### DATA FOR THE TASK ###
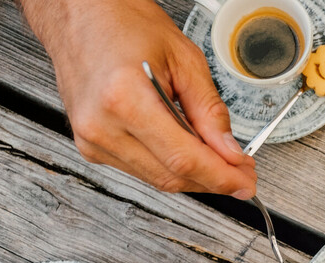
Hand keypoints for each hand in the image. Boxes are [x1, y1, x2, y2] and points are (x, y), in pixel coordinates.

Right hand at [21, 0, 255, 196]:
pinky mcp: (91, 146)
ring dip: (194, 176)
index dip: (221, 177)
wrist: (79, 14)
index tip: (245, 183)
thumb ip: (209, 111)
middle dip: (213, 179)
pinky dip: (170, 166)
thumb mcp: (183, 59)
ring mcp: (92, 139)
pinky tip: (187, 152)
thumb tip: (230, 151)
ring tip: (220, 161)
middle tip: (242, 174)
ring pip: (158, 178)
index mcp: (123, 99)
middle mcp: (102, 126)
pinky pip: (142, 169)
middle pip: (172, 175)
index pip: (183, 159)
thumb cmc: (122, 23)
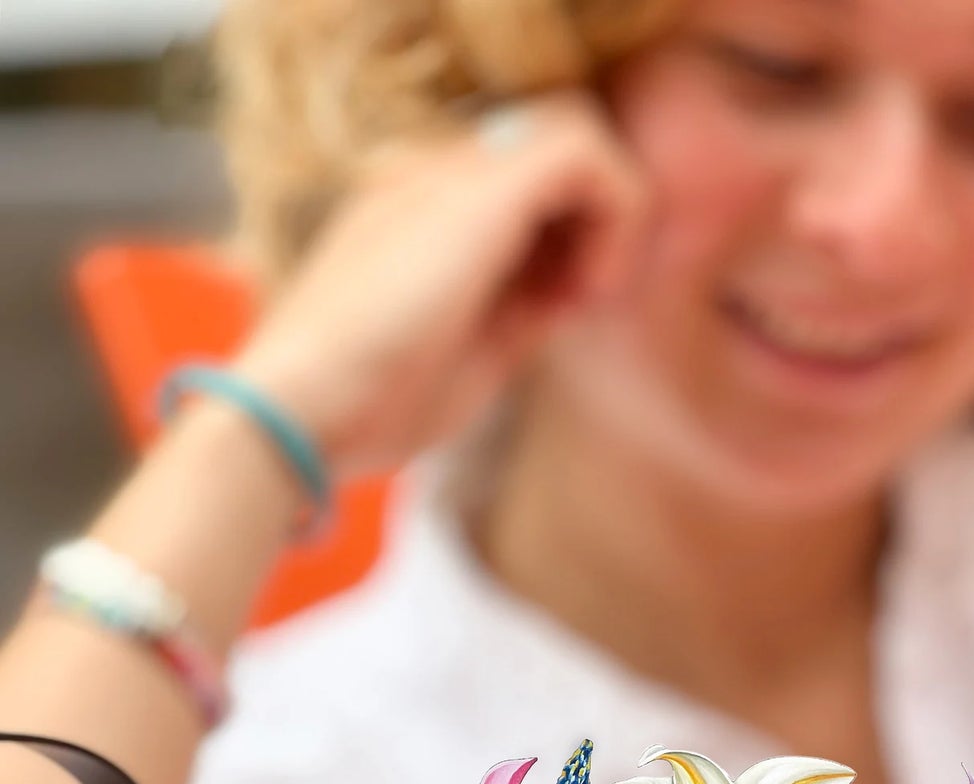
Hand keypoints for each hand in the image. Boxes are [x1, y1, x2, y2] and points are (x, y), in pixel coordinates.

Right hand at [233, 94, 647, 476]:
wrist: (304, 407)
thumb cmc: (372, 404)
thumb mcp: (470, 356)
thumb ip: (519, 314)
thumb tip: (569, 292)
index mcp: (419, 211)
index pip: (520, 188)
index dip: (567, 242)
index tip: (564, 311)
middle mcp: (434, 177)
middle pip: (548, 153)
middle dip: (594, 219)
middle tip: (587, 296)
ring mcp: (450, 173)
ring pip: (573, 134)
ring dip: (610, 213)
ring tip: (590, 290)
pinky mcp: (478, 190)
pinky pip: (584, 153)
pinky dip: (616, 214)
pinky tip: (589, 285)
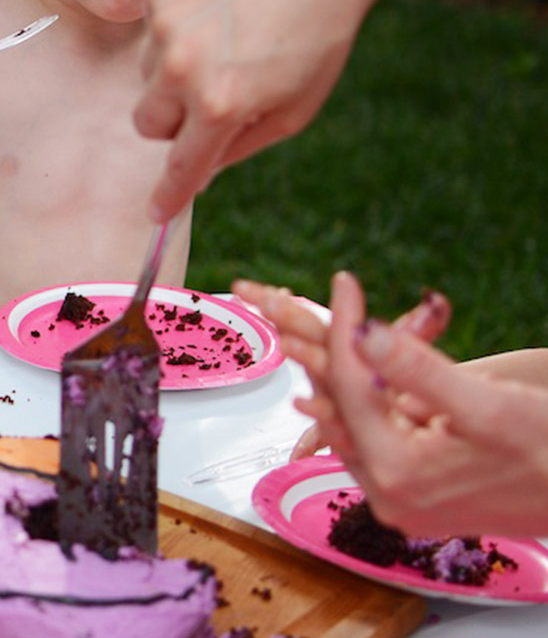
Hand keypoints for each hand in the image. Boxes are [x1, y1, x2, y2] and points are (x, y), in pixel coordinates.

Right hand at [132, 0, 383, 223]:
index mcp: (222, 105)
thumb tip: (203, 171)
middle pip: (148, 121)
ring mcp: (165, 25)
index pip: (181, 166)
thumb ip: (243, 145)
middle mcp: (184, 69)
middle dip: (173, 120)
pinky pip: (151, 26)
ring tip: (227, 37)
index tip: (156, 213)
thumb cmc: (319, 33)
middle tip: (212, 95)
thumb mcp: (296, 107)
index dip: (168, 194)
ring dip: (175, 68)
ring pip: (148, 73)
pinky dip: (176, 24)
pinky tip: (218, 5)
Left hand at [239, 272, 547, 537]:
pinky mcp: (413, 498)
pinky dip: (366, 404)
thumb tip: (362, 333)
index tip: (343, 282)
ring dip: (341, 375)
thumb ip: (420, 372)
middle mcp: (387, 496)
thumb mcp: (489, 406)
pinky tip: (351, 377)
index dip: (344, 326)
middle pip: (340, 406)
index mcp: (397, 473)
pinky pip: (374, 440)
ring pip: (354, 423)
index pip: (351, 385)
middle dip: (324, 348)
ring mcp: (398, 502)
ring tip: (318, 326)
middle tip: (295, 300)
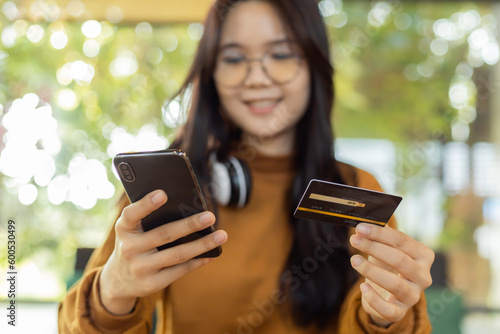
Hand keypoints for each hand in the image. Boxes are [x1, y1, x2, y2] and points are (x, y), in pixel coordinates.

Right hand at [99, 189, 227, 314]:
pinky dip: (198, 260)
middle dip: (190, 225)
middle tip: (210, 216)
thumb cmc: (133, 244)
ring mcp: (141, 268)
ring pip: (178, 254)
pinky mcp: (152, 284)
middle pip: (165, 234)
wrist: (118, 280)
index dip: (146, 204)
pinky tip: (212, 254)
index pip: (132, 214)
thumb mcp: (132, 231)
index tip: (163, 193)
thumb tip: (188, 208)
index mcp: (124, 229)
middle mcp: (130, 249)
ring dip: (202, 244)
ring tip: (221, 235)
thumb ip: (149, 219)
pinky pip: (180, 270)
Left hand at [349, 223, 433, 326]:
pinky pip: (389, 309)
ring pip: (395, 284)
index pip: (402, 241)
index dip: (380, 233)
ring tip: (353, 260)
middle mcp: (423, 276)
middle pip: (399, 260)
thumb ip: (380, 233)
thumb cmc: (387, 265)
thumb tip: (367, 216)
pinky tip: (362, 287)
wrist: (388, 295)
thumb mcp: (386, 248)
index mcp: (423, 255)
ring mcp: (413, 295)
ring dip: (371, 270)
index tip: (360, 228)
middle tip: (354, 240)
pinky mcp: (400, 312)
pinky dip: (374, 298)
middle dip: (374, 248)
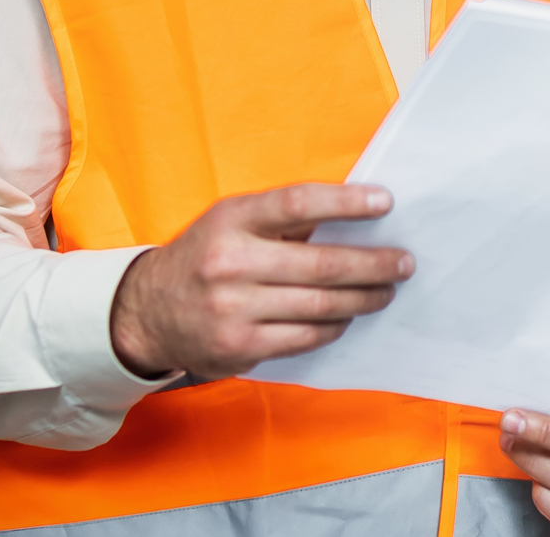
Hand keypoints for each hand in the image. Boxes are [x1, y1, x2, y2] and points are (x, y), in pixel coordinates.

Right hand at [108, 183, 411, 378]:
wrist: (146, 313)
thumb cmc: (204, 257)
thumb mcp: (231, 222)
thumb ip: (283, 220)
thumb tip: (354, 218)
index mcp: (231, 220)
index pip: (298, 204)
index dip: (346, 202)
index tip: (385, 202)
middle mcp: (230, 263)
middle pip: (320, 264)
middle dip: (372, 264)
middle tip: (403, 262)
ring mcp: (233, 309)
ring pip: (319, 306)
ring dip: (362, 299)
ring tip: (386, 290)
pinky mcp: (239, 347)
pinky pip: (304, 337)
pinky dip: (334, 326)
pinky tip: (349, 317)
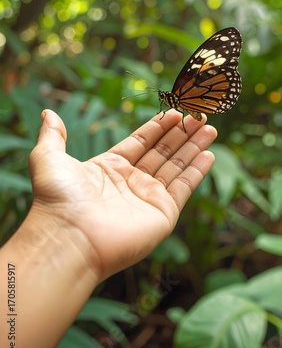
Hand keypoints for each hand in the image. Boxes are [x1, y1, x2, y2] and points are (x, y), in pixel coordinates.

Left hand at [29, 109, 216, 281]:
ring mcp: (148, 199)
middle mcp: (131, 182)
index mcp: (109, 168)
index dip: (158, 126)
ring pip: (176, 165)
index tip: (175, 110)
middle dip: (181, 132)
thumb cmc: (57, 198)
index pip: (140, 141)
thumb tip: (49, 112)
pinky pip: (184, 187)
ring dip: (194, 146)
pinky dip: (197, 170)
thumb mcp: (48, 157)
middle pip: (162, 151)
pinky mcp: (162, 214)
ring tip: (209, 127)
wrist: (69, 237)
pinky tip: (208, 153)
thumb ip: (53, 134)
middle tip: (199, 113)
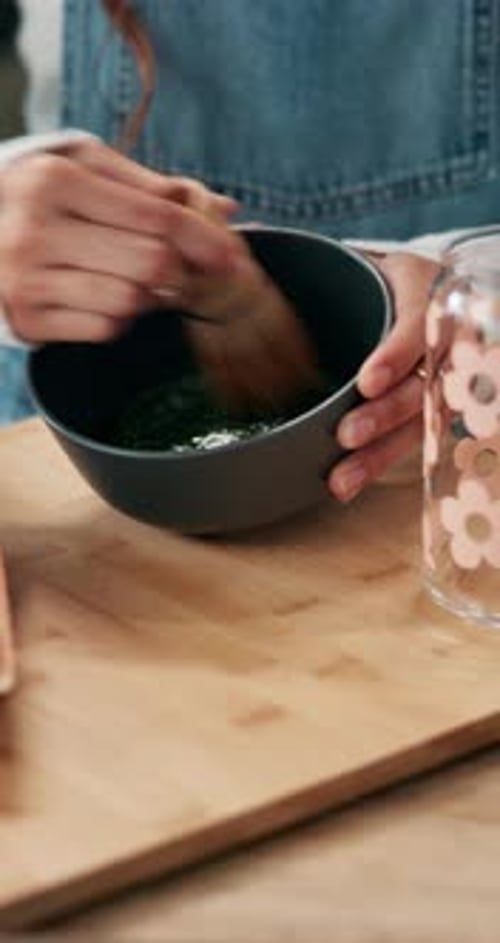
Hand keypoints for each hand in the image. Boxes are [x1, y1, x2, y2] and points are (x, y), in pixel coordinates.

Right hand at [0, 138, 238, 342]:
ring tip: (134, 278)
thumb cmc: (41, 198)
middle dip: (180, 271)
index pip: (156, 215)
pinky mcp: (26, 319)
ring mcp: (26, 279)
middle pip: (151, 263)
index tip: (231, 253)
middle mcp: (35, 229)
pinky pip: (105, 328)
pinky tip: (103, 296)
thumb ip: (151, 188)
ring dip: (147, 295)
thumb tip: (225, 208)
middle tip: (184, 271)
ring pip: (131, 300)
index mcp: (55, 180)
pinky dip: (118, 317)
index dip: (204, 237)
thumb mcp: (85, 171)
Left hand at [328, 251, 440, 501]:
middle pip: (420, 384)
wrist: (409, 287)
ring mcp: (435, 374)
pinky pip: (408, 439)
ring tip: (341, 480)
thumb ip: (307, 252)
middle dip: (384, 414)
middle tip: (347, 435)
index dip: (395, 355)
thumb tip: (237, 231)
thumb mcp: (353, 252)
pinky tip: (349, 484)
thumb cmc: (369, 270)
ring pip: (417, 422)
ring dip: (380, 453)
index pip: (417, 325)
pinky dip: (378, 463)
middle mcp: (437, 335)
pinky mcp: (424, 406)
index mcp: (421, 289)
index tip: (366, 381)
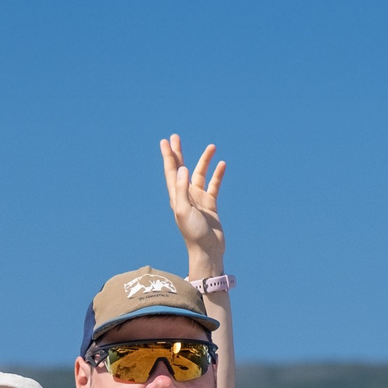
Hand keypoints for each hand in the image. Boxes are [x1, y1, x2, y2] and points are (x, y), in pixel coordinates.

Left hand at [161, 135, 225, 273]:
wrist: (207, 250)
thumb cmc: (193, 233)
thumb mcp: (183, 211)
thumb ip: (182, 190)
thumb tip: (183, 168)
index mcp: (176, 197)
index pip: (171, 172)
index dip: (168, 156)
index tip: (165, 141)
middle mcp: (186, 195)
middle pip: (181, 169)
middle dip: (178, 153)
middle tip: (175, 137)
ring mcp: (198, 199)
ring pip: (200, 174)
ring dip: (204, 160)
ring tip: (211, 146)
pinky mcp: (210, 204)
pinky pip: (214, 185)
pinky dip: (217, 174)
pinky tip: (222, 164)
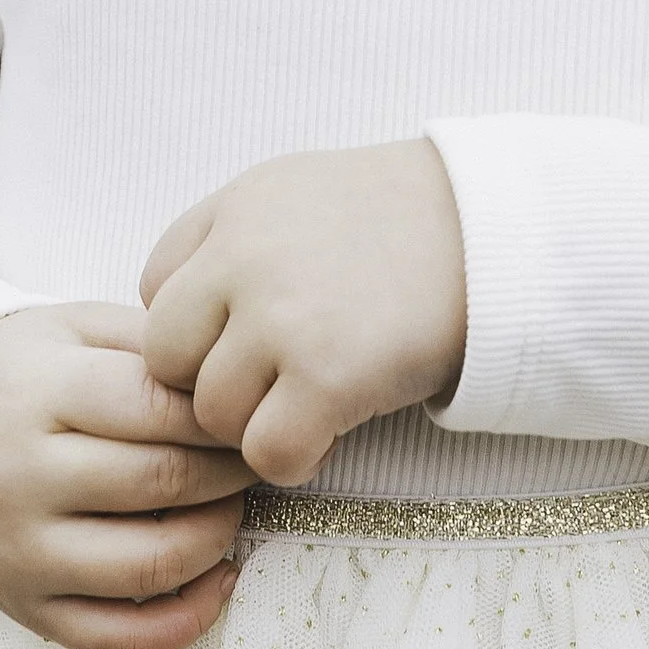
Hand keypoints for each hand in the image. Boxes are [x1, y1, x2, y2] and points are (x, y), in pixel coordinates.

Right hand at [0, 301, 253, 648]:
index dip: (221, 413)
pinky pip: (121, 638)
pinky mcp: (26, 608)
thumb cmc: (24, 372)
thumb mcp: (77, 329)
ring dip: (217, 536)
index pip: (158, 409)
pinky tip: (218, 576)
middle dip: (230, 470)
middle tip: (254, 455)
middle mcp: (21, 481)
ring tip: (231, 505)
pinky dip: (187, 618)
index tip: (248, 409)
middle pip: (163, 482)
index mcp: (37, 397)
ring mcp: (20, 555)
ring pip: (152, 565)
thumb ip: (153, 348)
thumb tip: (238, 390)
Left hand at [138, 142, 468, 486]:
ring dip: (254, 425)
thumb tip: (179, 309)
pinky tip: (327, 434)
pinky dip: (292, 459)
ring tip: (307, 404)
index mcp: (233, 213)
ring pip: (212, 415)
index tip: (245, 337)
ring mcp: (283, 321)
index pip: (155, 292)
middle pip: (166, 361)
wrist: (494, 231)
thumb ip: (228, 236)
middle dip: (208, 383)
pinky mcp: (329, 377)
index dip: (196, 328)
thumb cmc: (398, 216)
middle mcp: (243, 261)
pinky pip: (267, 452)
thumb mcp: (294, 190)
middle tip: (269, 383)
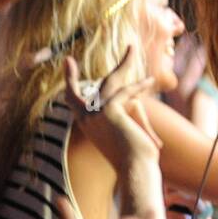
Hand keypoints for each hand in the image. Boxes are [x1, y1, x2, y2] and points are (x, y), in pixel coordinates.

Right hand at [62, 48, 161, 171]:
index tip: (67, 63)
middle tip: (68, 59)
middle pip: (78, 91)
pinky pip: (126, 92)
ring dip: (124, 64)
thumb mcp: (124, 131)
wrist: (135, 170)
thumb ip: (123, 114)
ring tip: (132, 48)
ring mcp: (95, 115)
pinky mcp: (109, 111)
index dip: (69, 82)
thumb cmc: (133, 157)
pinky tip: (150, 81)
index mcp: (87, 124)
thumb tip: (135, 99)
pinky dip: (139, 86)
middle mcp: (86, 119)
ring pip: (110, 82)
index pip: (72, 101)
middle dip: (76, 74)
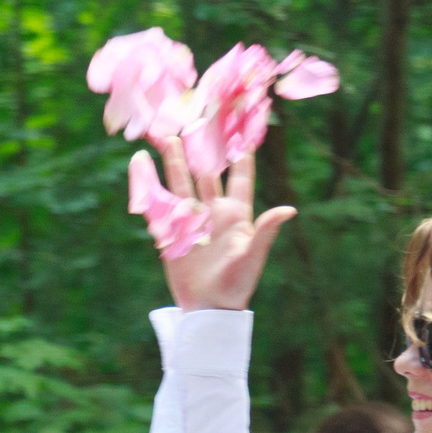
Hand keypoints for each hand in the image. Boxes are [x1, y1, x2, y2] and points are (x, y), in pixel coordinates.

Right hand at [150, 141, 295, 312]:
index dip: (242, 154)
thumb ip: (266, 231)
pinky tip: (142, 168)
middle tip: (197, 122)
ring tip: (169, 139)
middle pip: (207, 173)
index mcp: (236, 215)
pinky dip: (151, 186)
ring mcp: (192, 221)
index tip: (241, 129)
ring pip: (183, 184)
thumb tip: (289, 210)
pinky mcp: (172, 233)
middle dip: (202, 149)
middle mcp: (214, 213)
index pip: (240, 177)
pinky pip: (160, 205)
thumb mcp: (252, 257)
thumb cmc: (236, 286)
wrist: (208, 310)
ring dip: (176, 162)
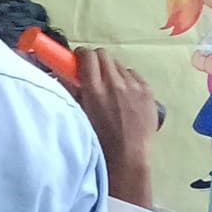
###
EXERCISE GOAL:
Scan the material above and determine how many lines include the word "Left"; report only the number.

SOLUTION FOR THIS EXERCISE:
6